I’ve been watching the numbers. Interesting how it went from about 5000 cases a day for a few days.. then 10 000… then suddenly it jumped to 20 000 every 24 hrs.
UK is currently sitting on 5 018 cases. Yesterday the country went into lockdown. Everyone who can, is now working from home. Schools are closed. People are panic buying. There is a lot of anxiety.
I’m not feeling panicky or anxious, but the seriousness of it is really starting to sink in. We’ve basically been in isolation for two weeks.
Working from home with Russ while looking after Lily has its ups and downs. It is incredible to be spending more time together as a family and not just rushing about as we go on with daily schedules and commitments. Thankfully the weather has started to heat up so we’re not just getting cabin fever inside all day.
I couldn’t be more grateful that we are in this house through a lockdown. We have space for all of us, a great garden to enjoy, and a park just across the road where I can take Lily and the dogs for daily walks without needing to ever get in my car. Also fortunate to be in the UK during this time where they place value on mental health needs (allowing us a daily hour of exercise), as well as the convenience and safety of online grocery shopping.
The downside is trying to work while Russ is on the phone ALL DAY LONG, walking round and round and up and down and inside and outside. Sometimes I’ve just managed to get Lily into an activity so I can take 20 minutes to focus on my work, only for Russ to walk in -> Lily to then want daddy attention, and Russ clicks his fingers at me to take her as he’s on an important call. And of course the times when she comes to grab my hand saying ‘come play with me mommy’ How do you say no to that?

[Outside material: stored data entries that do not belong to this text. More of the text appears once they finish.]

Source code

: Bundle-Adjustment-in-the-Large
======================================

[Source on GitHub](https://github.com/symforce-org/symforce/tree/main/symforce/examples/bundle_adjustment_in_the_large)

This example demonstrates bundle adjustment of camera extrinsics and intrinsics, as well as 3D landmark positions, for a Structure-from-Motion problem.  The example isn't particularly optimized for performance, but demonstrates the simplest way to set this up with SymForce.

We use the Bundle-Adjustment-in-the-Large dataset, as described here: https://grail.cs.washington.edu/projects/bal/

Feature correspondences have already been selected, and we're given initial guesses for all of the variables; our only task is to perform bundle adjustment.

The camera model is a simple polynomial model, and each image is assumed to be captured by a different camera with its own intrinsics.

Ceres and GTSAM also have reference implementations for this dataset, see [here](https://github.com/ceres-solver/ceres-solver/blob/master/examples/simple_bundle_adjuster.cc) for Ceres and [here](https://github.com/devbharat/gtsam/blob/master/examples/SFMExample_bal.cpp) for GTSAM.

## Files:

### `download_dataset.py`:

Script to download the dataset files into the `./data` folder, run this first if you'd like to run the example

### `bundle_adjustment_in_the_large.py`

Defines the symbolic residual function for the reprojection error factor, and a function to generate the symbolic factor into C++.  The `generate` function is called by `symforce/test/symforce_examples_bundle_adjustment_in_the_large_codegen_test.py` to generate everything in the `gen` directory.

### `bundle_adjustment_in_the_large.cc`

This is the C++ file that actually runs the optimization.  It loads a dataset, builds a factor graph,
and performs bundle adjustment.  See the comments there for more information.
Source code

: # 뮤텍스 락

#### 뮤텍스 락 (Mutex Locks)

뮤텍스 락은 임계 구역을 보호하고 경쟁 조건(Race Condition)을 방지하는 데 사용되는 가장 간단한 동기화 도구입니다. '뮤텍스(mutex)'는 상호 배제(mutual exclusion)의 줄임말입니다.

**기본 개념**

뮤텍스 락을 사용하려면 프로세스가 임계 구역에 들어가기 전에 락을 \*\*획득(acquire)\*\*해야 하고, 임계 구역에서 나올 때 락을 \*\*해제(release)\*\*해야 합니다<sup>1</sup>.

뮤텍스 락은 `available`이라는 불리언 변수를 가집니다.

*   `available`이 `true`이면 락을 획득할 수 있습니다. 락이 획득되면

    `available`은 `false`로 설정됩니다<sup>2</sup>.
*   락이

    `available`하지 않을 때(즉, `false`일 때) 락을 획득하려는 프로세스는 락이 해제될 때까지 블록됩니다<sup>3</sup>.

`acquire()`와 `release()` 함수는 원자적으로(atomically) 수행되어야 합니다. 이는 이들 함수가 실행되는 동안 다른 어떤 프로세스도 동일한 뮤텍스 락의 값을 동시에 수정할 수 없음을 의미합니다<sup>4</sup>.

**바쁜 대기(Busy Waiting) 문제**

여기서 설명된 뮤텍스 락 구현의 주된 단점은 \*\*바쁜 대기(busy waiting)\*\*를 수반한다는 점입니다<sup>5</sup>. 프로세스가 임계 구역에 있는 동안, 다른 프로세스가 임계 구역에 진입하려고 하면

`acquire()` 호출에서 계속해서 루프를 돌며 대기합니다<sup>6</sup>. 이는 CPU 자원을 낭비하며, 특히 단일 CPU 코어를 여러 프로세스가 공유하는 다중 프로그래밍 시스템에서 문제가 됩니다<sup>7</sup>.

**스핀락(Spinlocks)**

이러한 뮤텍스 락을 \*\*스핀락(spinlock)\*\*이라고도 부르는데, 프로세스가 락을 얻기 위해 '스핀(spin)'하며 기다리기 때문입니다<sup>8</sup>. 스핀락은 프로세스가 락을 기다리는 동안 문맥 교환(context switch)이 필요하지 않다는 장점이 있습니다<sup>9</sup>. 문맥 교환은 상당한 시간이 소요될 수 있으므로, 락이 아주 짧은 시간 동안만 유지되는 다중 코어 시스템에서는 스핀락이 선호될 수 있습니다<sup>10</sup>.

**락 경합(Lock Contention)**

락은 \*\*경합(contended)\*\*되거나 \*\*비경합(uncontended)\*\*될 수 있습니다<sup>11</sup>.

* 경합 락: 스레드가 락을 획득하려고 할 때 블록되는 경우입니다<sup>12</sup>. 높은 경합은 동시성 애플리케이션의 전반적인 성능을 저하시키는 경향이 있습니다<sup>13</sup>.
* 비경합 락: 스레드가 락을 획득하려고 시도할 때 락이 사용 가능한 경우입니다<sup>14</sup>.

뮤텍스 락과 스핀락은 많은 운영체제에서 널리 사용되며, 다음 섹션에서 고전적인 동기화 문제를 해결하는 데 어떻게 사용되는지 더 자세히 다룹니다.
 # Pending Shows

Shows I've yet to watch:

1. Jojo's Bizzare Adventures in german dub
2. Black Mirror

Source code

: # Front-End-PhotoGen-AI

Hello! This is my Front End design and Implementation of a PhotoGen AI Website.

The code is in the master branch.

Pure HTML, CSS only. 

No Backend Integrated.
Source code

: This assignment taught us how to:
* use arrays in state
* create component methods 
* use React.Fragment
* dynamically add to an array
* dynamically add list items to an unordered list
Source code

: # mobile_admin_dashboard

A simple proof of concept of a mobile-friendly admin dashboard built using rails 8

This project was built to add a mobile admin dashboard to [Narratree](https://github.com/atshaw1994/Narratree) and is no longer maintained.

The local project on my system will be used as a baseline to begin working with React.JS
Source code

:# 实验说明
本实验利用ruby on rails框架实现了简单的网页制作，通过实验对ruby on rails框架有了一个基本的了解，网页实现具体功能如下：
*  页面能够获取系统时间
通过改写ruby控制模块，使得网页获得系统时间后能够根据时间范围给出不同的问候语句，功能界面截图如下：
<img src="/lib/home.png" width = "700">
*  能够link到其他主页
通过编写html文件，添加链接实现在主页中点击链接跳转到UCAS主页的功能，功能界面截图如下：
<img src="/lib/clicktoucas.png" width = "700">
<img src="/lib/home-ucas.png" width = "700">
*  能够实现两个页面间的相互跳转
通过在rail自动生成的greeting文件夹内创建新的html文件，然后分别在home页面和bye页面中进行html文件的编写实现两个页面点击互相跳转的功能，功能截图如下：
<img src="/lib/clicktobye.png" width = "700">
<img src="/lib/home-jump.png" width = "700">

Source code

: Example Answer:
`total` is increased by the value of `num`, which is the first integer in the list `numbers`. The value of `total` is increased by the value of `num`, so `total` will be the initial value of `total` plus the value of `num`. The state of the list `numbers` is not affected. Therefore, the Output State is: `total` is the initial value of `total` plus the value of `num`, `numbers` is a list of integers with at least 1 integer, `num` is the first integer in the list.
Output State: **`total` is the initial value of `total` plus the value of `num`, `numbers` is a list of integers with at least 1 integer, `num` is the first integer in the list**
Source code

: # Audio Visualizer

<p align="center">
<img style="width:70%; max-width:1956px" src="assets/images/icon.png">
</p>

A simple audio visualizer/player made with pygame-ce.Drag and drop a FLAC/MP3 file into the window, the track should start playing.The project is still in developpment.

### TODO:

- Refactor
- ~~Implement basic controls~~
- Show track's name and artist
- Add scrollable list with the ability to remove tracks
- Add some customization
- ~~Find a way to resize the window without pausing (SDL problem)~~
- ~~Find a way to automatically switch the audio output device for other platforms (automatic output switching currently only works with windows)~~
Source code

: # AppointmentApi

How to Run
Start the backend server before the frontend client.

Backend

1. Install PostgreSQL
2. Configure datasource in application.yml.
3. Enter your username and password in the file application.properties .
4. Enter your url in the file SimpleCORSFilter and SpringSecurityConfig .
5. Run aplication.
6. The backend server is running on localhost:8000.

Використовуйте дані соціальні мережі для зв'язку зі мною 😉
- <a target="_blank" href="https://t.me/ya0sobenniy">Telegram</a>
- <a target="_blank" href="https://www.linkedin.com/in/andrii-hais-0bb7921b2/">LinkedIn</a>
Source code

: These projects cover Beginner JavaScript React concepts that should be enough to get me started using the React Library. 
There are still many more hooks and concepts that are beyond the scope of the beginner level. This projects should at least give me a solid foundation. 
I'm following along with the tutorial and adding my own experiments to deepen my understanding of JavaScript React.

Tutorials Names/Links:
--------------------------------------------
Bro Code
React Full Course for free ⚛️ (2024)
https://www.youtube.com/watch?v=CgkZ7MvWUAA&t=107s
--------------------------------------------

As an introvert and someone who enjoys being at home, I was initially really excited at the prospect of working from home but it’s a bit different trying to work while needing to entertain a young child. My focus is constantly shifting now which isn’t the ideal environment for writing content. Our content at the moment is also largely based around mental health which needs a clear and calm head to convey the right points.
Really starting to question this whole epidemic. The numbers don’t add up. Is it really neccessary to ruin millions of lives for something that is fundamentally a flu variant?
While we try to entertain a toddler at home all day with no friends, the idea of a sibling for Lily is becoming increasingly attractive! 2 kids play with each other right 😉
Been in isolation for almost 2 months now. I have been furloughed from work which is a bit of relief so I can spend more time with Lily as opposed to trying to get her to watch TV most of the day. Husband still doesn’t know where the dishwasher is. Coronavirus cases have just passed 2 million. USA still leading with 614 000 cases with UK in 6 position with 93 873 after Germany with 132 000.
I just got an extension of my furlough and have just discovered we are expecting baby #2! So much for having fun trying, it just takes us one shot haha. I mean honestly. how lucky can someone get? but amidst all the suffering going on it’s hard to really appreciate all this good fortune. but I will!
For some reason we have decided a bigger house in the country will be more ideal! so next week we are moving to a giant farmhouse on the outskirts of Henley on Thames.
I was hospitalised this week with severe Hyperemesis. I begged Russ not to send me to hospital to die! but after 2 months of vomiting, losing over 10kgs and not being able to keep food or liquids down and being too weak to get up or out of bed, he called an ambulance and the paramedics are adamant I need to go with them. I usually enjoy hospitals, but being admitted to hospital during a worldwide pandemic is terrifying. News reports of people dying alone, without even being able to see or say goodbye to their family members.
The coronavirus situation is starting to ease up. Everything is slowly opening up and going back to a fairly normal lifestyle. Whilst I love our new environment, surrounded by fields and sheep, what I didn’t consider is how lonely it would feel out here. I think it would have been different if I was still going into the office everyday. I am now working from home, Russ is working in the office in London, and Lily is attending daycare during my work hours. Soooo… Im kinda walking around this big house by myself with absolute silence (I often work best in silence) and it is starting to feel like The Shining.